[Structured pose outputs]
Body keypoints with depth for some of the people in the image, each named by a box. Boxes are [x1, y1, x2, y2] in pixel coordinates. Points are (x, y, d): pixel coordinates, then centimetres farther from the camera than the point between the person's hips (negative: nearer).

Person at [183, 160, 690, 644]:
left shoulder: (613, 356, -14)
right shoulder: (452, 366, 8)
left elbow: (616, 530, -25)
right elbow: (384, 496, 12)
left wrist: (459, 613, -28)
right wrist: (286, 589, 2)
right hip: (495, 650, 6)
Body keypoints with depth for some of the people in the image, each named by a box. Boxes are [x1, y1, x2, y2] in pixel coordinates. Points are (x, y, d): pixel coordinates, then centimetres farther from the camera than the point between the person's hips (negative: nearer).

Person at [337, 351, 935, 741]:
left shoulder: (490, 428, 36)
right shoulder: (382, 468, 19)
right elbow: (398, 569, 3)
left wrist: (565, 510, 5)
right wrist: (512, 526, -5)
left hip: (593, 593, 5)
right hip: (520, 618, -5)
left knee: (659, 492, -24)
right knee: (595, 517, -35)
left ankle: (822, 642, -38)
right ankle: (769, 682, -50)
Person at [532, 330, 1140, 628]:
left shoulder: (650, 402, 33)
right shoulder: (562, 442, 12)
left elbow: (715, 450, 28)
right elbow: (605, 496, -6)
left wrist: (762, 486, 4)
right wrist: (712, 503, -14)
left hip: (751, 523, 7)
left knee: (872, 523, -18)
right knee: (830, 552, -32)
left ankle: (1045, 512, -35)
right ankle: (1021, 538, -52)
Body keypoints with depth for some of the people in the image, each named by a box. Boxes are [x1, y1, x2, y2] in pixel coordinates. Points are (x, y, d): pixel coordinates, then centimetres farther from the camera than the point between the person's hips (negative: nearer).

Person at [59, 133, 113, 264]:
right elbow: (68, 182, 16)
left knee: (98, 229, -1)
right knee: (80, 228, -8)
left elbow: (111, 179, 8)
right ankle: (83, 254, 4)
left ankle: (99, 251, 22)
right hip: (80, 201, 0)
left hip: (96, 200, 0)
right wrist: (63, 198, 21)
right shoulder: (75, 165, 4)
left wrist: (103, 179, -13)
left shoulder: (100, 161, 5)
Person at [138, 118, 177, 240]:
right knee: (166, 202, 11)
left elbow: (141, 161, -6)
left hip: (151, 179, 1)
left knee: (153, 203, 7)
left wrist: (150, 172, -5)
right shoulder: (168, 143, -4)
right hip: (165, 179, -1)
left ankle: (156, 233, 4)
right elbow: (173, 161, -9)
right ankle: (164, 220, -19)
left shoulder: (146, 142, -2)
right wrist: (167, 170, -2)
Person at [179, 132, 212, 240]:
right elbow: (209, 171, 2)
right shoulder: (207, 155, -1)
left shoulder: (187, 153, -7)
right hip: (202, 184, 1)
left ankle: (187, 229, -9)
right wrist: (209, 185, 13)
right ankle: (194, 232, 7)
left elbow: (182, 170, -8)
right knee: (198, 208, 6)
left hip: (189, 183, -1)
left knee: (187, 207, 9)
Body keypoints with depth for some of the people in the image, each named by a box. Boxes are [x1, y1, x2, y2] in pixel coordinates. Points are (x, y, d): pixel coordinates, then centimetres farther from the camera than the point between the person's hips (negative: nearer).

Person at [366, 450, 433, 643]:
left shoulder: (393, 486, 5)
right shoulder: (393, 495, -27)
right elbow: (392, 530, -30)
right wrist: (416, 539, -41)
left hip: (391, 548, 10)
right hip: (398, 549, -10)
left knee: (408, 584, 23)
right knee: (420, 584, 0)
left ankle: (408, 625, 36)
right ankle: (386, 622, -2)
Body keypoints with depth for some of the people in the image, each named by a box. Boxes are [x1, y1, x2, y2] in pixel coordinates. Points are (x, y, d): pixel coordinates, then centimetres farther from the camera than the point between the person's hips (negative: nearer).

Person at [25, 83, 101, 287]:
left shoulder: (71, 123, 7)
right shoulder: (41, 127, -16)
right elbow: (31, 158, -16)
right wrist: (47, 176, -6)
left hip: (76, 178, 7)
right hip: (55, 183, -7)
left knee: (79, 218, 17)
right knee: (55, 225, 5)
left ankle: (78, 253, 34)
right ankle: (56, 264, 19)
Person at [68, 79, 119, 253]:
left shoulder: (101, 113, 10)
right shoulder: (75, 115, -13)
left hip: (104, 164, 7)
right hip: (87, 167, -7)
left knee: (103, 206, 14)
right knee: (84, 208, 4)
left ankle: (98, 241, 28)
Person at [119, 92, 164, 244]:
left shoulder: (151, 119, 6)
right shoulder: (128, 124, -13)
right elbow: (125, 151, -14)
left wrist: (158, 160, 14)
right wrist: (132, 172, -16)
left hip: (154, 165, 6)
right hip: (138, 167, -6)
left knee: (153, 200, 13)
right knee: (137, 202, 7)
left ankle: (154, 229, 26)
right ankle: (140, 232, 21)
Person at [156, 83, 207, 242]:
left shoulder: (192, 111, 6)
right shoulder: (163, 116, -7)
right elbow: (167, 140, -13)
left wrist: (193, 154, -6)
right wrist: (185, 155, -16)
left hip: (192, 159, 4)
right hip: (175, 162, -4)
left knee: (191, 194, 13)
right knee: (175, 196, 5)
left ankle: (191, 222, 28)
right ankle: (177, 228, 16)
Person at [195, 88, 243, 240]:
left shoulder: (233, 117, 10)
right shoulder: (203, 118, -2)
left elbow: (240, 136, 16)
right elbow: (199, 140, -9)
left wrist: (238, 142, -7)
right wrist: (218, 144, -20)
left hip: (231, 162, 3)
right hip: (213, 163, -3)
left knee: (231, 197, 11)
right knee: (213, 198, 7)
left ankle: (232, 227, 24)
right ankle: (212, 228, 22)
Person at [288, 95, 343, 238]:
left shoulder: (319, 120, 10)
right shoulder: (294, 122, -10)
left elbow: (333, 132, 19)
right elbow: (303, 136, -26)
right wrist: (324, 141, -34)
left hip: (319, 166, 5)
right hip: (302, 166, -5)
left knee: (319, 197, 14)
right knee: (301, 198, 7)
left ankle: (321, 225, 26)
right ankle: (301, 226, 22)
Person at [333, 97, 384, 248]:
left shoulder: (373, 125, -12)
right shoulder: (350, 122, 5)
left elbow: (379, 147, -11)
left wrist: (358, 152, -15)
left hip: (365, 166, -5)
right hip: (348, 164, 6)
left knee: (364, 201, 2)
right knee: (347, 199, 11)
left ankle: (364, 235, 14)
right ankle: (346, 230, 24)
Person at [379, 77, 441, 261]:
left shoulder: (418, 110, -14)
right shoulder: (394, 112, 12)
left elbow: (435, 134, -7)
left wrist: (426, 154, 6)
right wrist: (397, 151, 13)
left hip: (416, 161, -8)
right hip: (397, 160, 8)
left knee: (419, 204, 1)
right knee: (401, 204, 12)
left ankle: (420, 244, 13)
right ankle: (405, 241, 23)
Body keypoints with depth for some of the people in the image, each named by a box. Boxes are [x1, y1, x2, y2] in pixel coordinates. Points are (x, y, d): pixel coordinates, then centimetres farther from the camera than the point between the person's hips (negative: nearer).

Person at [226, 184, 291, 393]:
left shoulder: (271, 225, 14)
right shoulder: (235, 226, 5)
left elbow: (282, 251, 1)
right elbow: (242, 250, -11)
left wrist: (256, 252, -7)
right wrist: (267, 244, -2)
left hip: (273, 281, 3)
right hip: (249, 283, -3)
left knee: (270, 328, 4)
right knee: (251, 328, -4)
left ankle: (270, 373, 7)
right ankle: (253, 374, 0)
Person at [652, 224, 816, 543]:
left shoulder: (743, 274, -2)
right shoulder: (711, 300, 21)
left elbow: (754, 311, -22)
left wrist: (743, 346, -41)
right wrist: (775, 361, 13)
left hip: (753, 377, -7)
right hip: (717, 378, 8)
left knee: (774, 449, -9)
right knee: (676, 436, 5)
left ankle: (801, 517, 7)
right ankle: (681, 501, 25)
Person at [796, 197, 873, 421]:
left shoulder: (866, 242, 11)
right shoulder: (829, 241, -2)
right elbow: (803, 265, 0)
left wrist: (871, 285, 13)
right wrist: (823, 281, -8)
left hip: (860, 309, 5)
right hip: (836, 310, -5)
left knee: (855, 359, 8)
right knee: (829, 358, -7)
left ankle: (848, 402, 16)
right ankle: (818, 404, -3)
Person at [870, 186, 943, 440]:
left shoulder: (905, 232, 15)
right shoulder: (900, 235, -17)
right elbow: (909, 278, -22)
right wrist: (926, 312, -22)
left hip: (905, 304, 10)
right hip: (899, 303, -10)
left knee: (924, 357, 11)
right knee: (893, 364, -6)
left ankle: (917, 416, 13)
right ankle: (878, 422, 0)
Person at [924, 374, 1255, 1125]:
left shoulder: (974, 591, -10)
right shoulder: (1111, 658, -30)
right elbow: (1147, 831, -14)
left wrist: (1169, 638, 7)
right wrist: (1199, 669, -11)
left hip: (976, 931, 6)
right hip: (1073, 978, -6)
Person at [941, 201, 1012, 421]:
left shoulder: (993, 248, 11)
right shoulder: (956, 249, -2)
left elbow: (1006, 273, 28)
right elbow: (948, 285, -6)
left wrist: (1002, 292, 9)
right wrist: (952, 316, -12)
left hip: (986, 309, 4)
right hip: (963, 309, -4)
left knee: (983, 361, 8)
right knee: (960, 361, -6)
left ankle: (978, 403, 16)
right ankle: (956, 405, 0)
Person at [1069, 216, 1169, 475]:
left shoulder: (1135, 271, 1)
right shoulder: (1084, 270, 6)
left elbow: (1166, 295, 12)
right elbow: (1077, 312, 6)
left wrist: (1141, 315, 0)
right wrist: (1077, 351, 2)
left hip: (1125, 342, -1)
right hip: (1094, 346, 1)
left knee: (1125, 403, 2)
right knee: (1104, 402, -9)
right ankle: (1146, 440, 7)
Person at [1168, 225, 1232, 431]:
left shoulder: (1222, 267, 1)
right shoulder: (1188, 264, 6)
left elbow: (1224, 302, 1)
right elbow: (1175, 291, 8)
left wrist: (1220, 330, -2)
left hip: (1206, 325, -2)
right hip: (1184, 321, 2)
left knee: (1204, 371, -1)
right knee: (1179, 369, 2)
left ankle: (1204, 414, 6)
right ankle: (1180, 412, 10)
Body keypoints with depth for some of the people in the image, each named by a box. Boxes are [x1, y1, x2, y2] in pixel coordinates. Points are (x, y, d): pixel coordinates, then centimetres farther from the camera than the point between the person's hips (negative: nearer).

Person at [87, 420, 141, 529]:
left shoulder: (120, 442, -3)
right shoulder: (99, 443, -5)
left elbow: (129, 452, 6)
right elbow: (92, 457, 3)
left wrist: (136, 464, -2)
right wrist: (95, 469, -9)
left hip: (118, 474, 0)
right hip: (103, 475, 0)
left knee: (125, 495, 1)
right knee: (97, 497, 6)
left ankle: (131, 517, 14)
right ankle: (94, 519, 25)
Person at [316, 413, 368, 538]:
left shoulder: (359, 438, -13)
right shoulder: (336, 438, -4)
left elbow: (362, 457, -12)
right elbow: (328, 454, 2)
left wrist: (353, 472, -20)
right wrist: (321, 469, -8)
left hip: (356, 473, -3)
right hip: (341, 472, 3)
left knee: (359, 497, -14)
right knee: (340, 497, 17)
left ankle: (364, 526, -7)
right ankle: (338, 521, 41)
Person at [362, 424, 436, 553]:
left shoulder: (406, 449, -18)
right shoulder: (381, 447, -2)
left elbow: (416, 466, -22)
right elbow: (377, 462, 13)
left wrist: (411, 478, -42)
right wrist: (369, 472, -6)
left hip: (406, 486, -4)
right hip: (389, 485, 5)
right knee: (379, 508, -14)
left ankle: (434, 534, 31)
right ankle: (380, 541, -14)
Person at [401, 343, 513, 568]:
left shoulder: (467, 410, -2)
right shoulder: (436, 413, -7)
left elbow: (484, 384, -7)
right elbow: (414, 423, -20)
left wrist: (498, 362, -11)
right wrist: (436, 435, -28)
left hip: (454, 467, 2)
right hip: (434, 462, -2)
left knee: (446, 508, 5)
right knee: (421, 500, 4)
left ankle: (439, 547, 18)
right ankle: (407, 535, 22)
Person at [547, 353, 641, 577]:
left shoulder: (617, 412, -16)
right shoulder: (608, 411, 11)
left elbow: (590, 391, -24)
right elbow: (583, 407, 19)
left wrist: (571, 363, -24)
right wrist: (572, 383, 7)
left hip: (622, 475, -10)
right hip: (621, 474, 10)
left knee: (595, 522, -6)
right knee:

-- DIRECTIONS FOR THIS TASK --
What you return should be exactly the lines above, starting at the one with "right shoulder: (1111, 658, -30)" and ending at the one with "left shoulder: (1135, 271, 1)", and nothing else.

-- EXERCISE SOLUTION --
right shoulder: (1111, 658, -30)
right elbow: (1147, 831, -14)
left wrist: (1169, 638, 7)
right wrist: (1199, 669, -11)
left hip: (976, 931, 6)
right hip: (1073, 978, -6)
Person at [941, 201, 1012, 421]:
left shoulder: (993, 248, 11)
right shoulder: (956, 249, -2)
left elbow: (1006, 273, 28)
right elbow: (948, 285, -6)
left wrist: (1002, 292, 9)
right wrist: (952, 316, -12)
left hip: (986, 309, 4)
right hip: (963, 309, -4)
left knee: (983, 361, 8)
right knee: (960, 361, -6)
left ankle: (978, 403, 16)
right ankle: (956, 405, 0)
Person at [1069, 216, 1169, 475]:
left shoulder: (1135, 271, 1)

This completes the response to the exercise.